La troisième, ce sont les poètes. Les poètes sont des hommes de lettres en même temps que des « mages ». Leur biographie, parfois aussi leur correspondance (pour Baudelaire ou Mallarmé), fournissent une bonne entrée pour une compréhension du champ littéraire. Des livres comme ceux d’Anna Boschetti (disciple de Bourdieu) sur Apollinaire[11] ou de Graham Robb sur Baudelaire et la poésie de son temps[12] ouvrent des perspectives très fécondes sur les formes de sociabilité, les stratégies de carrière, les options esthétiques. Une attention particulière doit être accordée aux périodes d’apprentissage et de formation de l’oeuvre. Dans certains cas, un détour par la fiction peut être utile : pensons à Rimbaud le fils de Pierre Michon[13], où la question de la vocation poétique et du rapport aux aînés (Banville) donne lieu à des pages remarquables. Ici le mythe fait partie intégrante de la poésie, au même titre que les spéculations de Mallarmé sur le Livre, ou les rêveries d’Apollinaire sur la figure d’Orphée.

Entrées à traiter
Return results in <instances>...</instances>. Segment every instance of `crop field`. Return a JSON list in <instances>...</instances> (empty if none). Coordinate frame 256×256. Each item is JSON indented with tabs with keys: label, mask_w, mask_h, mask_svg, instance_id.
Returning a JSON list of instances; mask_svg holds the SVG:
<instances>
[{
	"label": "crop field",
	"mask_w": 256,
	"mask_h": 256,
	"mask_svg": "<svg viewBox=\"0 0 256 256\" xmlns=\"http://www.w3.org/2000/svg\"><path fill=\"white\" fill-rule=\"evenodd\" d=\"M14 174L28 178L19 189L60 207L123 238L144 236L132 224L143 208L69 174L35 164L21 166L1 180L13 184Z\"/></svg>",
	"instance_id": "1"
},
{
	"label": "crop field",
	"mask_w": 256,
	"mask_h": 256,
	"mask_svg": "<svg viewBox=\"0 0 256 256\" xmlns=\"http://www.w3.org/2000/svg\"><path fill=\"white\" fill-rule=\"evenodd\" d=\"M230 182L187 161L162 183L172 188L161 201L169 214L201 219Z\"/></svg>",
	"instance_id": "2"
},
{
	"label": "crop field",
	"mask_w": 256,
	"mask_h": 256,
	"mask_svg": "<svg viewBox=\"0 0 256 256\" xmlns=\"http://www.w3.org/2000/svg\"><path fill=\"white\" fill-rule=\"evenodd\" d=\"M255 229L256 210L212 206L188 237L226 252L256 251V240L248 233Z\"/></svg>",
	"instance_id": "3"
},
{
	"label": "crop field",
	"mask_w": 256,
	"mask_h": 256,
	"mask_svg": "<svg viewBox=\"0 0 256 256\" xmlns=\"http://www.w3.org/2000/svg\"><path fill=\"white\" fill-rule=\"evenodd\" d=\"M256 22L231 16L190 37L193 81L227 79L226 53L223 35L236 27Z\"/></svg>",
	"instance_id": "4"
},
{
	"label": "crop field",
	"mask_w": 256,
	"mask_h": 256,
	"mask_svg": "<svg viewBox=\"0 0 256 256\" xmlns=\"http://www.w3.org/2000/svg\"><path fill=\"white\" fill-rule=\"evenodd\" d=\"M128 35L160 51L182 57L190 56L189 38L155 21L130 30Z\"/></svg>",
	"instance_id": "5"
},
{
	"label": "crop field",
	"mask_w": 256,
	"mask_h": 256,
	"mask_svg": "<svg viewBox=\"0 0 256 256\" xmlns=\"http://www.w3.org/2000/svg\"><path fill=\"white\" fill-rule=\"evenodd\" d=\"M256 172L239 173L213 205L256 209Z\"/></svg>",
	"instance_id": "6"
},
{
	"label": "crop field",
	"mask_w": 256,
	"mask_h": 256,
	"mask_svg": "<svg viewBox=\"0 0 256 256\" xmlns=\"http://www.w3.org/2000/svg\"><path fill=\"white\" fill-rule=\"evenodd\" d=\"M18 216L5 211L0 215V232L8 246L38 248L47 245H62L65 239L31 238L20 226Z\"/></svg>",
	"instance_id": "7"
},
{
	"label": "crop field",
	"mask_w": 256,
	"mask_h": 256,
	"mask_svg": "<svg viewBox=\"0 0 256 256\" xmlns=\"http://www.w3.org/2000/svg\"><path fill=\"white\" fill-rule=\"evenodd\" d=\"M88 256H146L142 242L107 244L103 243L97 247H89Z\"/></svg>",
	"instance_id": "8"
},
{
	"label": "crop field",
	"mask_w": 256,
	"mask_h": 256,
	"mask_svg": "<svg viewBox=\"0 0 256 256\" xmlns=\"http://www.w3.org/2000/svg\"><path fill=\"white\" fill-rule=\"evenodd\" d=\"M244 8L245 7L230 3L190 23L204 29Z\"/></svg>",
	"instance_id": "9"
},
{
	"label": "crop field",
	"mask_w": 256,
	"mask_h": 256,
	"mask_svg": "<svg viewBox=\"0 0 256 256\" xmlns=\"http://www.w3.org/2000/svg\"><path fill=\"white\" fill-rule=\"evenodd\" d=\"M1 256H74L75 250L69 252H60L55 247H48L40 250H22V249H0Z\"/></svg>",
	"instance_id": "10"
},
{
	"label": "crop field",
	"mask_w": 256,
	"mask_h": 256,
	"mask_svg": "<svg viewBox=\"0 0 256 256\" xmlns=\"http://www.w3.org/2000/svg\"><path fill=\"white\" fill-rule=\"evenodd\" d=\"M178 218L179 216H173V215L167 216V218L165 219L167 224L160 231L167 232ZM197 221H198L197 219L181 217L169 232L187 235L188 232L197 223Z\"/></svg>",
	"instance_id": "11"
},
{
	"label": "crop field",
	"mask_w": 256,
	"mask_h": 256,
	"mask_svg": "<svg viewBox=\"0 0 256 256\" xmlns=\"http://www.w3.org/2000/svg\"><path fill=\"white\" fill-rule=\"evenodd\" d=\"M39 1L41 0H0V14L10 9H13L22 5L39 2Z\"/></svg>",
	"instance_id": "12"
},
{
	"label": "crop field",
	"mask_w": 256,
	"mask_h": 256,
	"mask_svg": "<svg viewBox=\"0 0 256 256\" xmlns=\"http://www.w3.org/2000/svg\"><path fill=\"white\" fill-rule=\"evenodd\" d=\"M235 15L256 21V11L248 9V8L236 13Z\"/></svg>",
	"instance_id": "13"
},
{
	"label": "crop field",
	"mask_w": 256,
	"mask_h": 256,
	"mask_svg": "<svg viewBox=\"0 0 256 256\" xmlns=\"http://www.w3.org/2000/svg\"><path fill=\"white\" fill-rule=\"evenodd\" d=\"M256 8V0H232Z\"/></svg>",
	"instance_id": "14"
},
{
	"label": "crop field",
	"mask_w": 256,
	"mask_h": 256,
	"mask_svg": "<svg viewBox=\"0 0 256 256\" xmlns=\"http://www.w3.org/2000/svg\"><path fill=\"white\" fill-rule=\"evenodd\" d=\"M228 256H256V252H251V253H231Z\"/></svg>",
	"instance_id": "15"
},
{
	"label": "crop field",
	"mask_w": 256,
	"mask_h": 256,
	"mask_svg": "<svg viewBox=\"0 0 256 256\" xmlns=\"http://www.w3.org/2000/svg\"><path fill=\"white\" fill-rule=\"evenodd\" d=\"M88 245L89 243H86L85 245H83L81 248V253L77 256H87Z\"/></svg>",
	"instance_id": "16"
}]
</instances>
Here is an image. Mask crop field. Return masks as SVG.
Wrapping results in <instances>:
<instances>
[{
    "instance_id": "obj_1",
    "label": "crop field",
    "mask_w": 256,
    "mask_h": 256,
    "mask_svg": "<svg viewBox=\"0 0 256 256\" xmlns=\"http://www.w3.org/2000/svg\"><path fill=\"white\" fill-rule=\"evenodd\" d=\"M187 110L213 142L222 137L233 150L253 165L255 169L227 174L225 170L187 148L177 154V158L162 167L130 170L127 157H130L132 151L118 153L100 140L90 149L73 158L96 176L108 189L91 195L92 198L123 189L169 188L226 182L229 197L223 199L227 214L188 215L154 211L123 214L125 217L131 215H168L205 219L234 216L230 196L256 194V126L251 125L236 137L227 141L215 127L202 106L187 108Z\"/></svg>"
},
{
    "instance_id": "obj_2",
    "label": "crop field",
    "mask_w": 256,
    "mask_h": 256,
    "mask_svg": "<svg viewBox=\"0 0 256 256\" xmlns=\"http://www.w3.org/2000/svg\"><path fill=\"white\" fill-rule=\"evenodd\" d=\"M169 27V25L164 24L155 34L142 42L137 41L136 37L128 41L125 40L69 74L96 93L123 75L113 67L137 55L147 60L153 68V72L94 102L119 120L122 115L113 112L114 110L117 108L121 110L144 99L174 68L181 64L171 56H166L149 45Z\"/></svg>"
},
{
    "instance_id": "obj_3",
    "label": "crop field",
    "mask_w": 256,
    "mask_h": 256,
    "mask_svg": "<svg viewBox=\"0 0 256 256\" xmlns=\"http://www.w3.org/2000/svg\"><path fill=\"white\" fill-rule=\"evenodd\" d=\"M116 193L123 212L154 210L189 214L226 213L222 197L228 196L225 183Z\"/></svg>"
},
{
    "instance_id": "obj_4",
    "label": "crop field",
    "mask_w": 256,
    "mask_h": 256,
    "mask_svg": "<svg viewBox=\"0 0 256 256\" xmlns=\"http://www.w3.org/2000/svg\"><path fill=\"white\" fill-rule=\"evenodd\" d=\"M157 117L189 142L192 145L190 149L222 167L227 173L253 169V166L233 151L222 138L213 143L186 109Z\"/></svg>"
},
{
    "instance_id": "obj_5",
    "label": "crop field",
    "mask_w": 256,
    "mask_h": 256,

Les consignes
a. Selon l'article, de qui Anna Boschetti est-elle la disciple ?
b. Renvoie chaque ligne des entrées où figure le mot « results ».

Réponses
a. De Bourdieu.

b.
Return results in <instances>...</instances>. Segment every instance of `crop field`. Return a JSON list in <instances>...</instances> (empty if none). Coordinate frame 256×256. Each item is JSON indented with tabs with keys: label, mask_w, mask_h, mask_svg, instance_id.
Wrapping results in <instances>:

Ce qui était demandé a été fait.